Monday, January 26, 2009

Myths and Facts - a Quickie

sent 26.Jan.2009
Dear friends,

In an ongoing e-mail chat about the war in Gaza and our Palestinian "problem" in general, a friend wrote me the following comments. My response follows these comments, and once more I thought you may be interested. (By the way, tell me if you're weary of all this and I'll leave you in peace.) So here it is:

Dear Aaron
I do not consider myself a warmonger- I wish for peace as much as anyone, especially considering my grandchildren in Israel. However no one threw the Arabs out of Israel in 1947- their leaders told them to flee. We did not hold them in refugee camps, their fellow Arabs did that. After three or four generations, how can they still be refugees? My grandparents came from Europe after WWI; does that make me a refugee in the United States?......................
My response:

Dear ………..,
I know we are on the same side and I thank you for your response. Nevertheless, I think some of your assertions need to be explored.

There are things our madrichim didn’t know to pass on to us during our years in the Youth Movement. The rebirth of our Nation in Israel is a monumental accomplishment and worth our being proud of. But as often happens with monumental things, it has dragged along with it a number of myths and half-myths. Your categorical belief that “no one threw the Arabs out of Israel in 1947- their leaders told them to flee” is evidently one of the half-myths we grew up with. The facts are evidently somewhat more complicated. For example, many villages fled after the word spread of the slaughter at Dir-Yassin. Of course, we have claimed in the past that either this never really happened or it was a totally isolated incident. So here is a short story:

A couple of months ago I tagged along with one of my sons who was looking for a home in Pardes Chana. He found an old house that had been built some 60 years ago. He invited a local building engineer to check the state of the house. The engineer was about 85 years old and knew how every single house in the area had been built and its condition today. By and by we were talking and he asked me where I live. I told him Gesher Haziv in the Western Galil. He became ecstatic and blurted away…”that’s where I fought throughout the War of Independence..” and continued telling me of his exploits, including “and we kicked out as many Arabs as we could from the area. It’s a shame we didn’t get to kick out more.” This, too, was a totally isolated incident, but evidently there were a few more totally isolated incidents. Israeli historians are learning more and more about totally isolated incidents. Today we tend not to claim absolute purity. Wars are evidently more complicated than that. Even justifiable or unavoidable ones.

=-=-=-=-=

▸ **AIM**
Please retype the e-mail on myths and facts from "In an ongoing" to "the United States?......................" word for word.

=-=-=-=-=

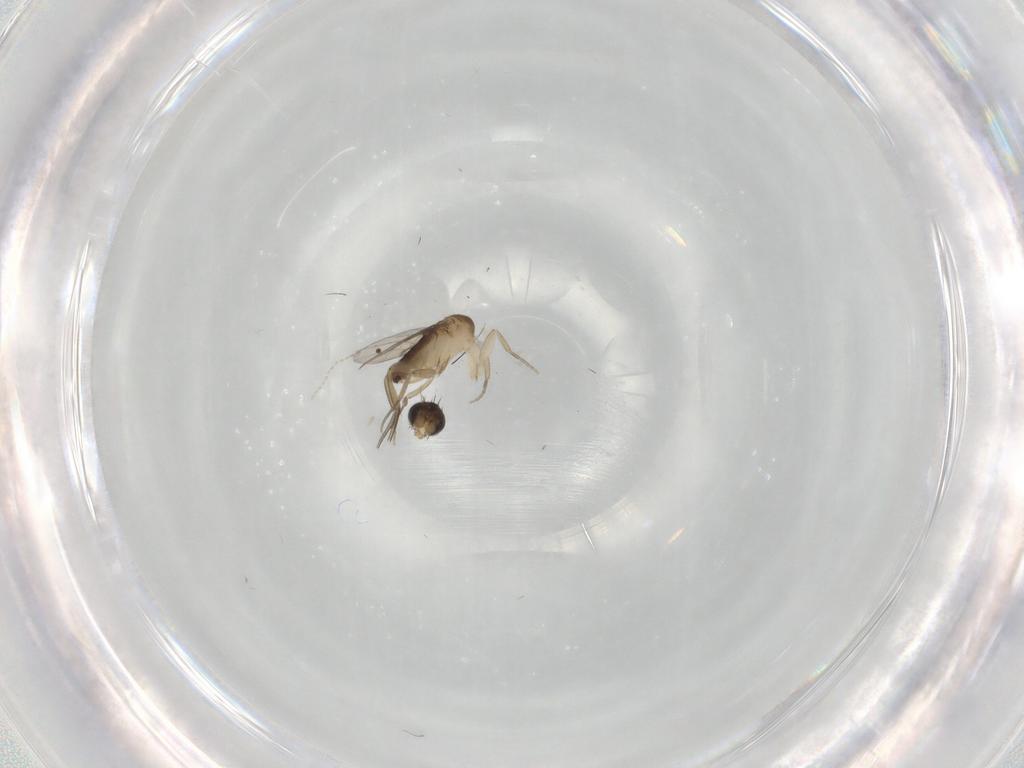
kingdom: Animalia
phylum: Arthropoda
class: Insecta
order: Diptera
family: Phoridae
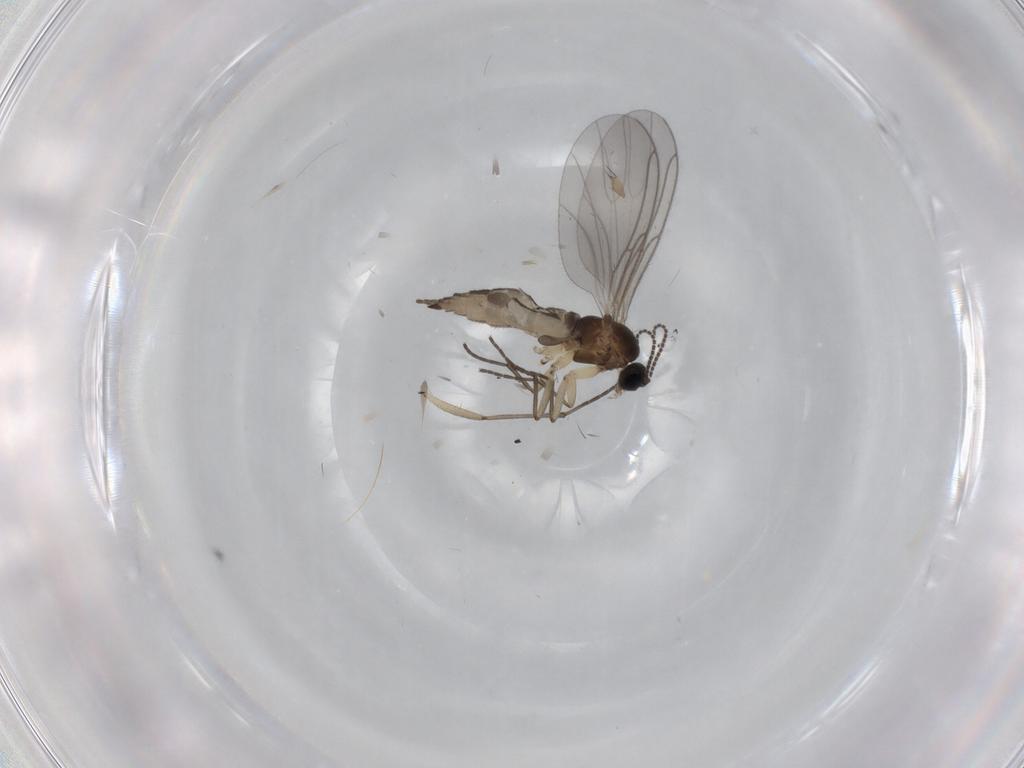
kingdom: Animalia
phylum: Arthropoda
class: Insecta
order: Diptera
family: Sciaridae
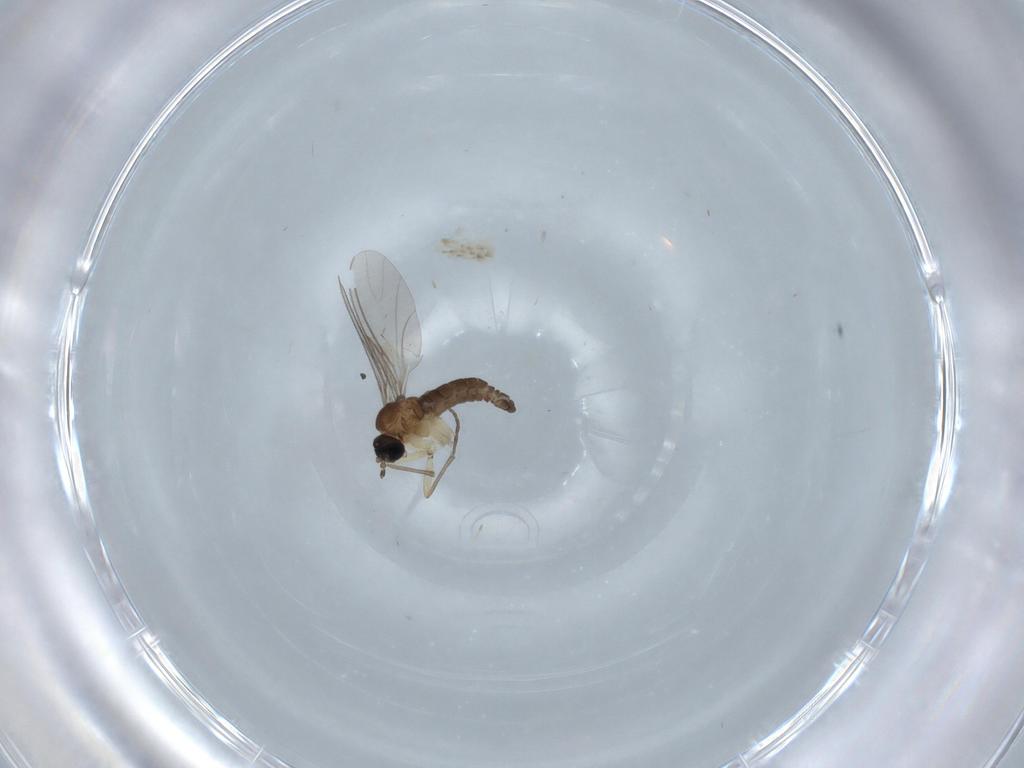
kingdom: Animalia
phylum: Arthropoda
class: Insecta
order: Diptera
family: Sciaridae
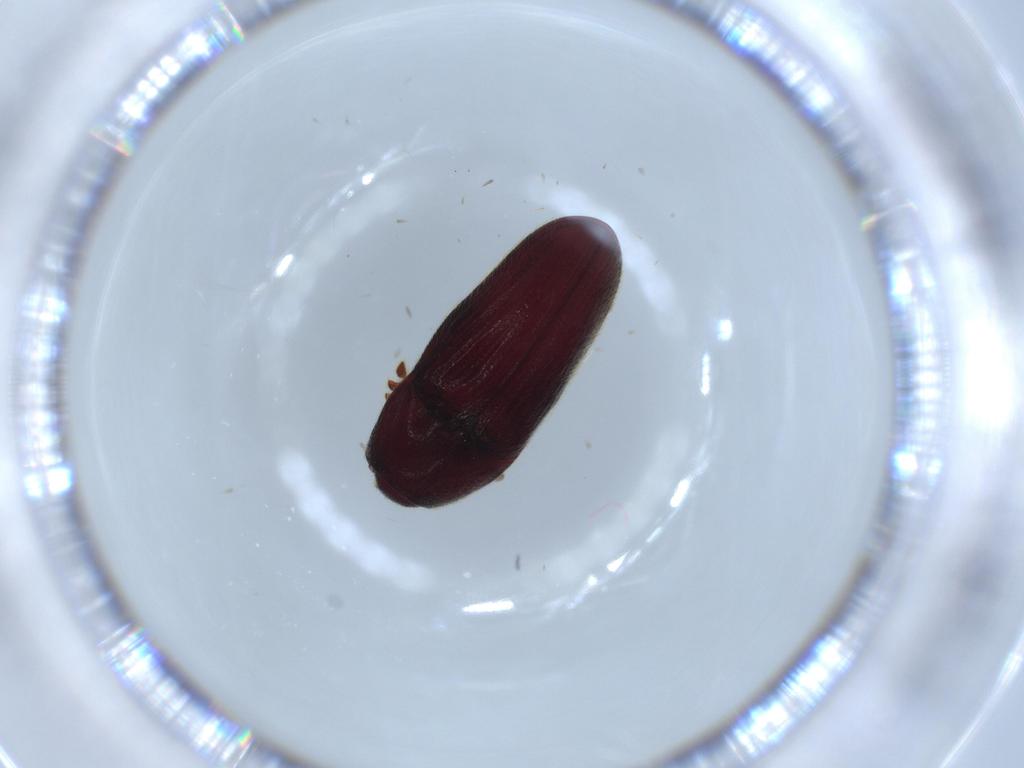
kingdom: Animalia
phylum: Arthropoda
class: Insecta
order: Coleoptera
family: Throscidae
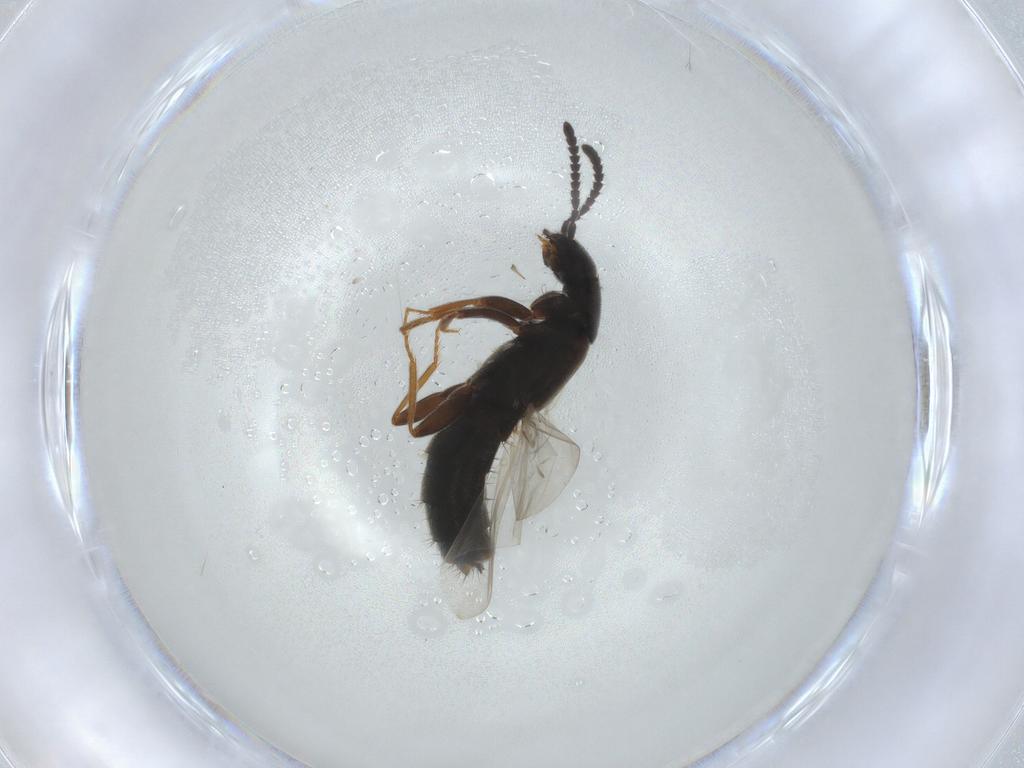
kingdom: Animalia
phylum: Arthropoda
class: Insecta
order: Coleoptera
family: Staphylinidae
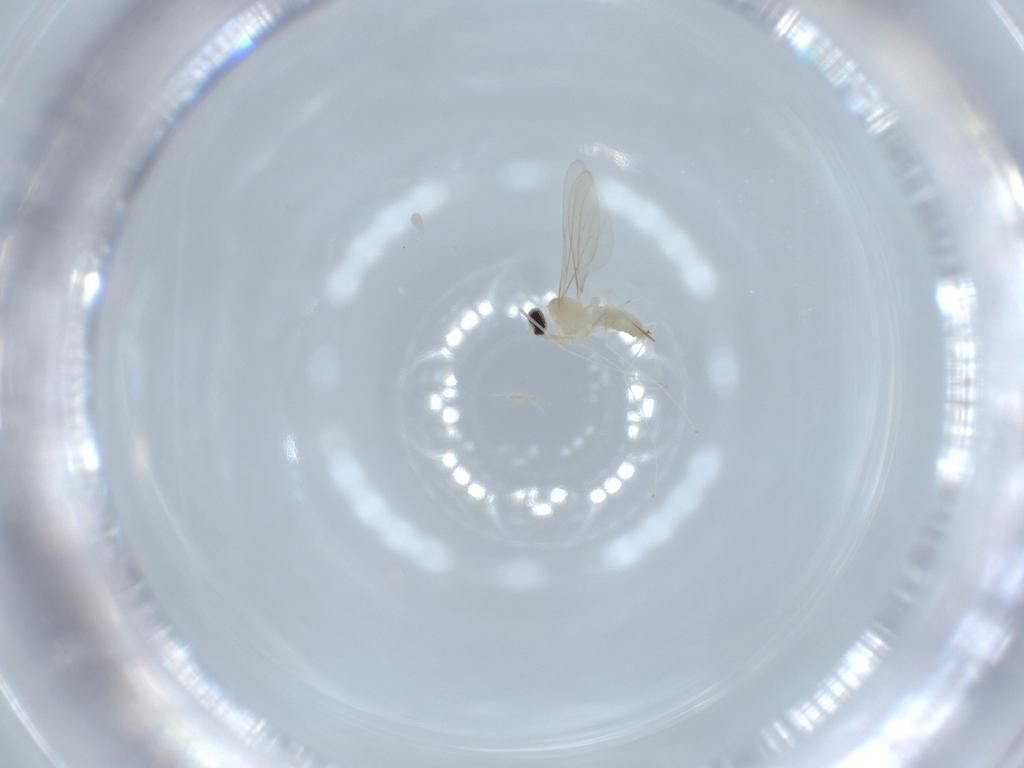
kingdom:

=-=-=-=-=

▸ **TASK OUTPUT**
In an ongoing e-mail chat about the war in Gaza and our Palestinian "problem" in general, a friend wrote me the following comments. My response follows these comments, and once more I thought you may be interested. (By the way, tell me if you're weary of all this and I'll leave you in peace.) So here it is:

Dear Aaron
I do not consider myself a warmonger- I wish for peace as much as anyone, especially considering my grandchildren in Israel. However no one threw the Arabs out of Israel in 1947- their leaders told them to flee. We did not hold them in refugee camps, their fellow Arabs did that. After three or four generations, how can they still be refugees? My grandparents came from Europe after WWI; does that make me a refugee in the United States?......................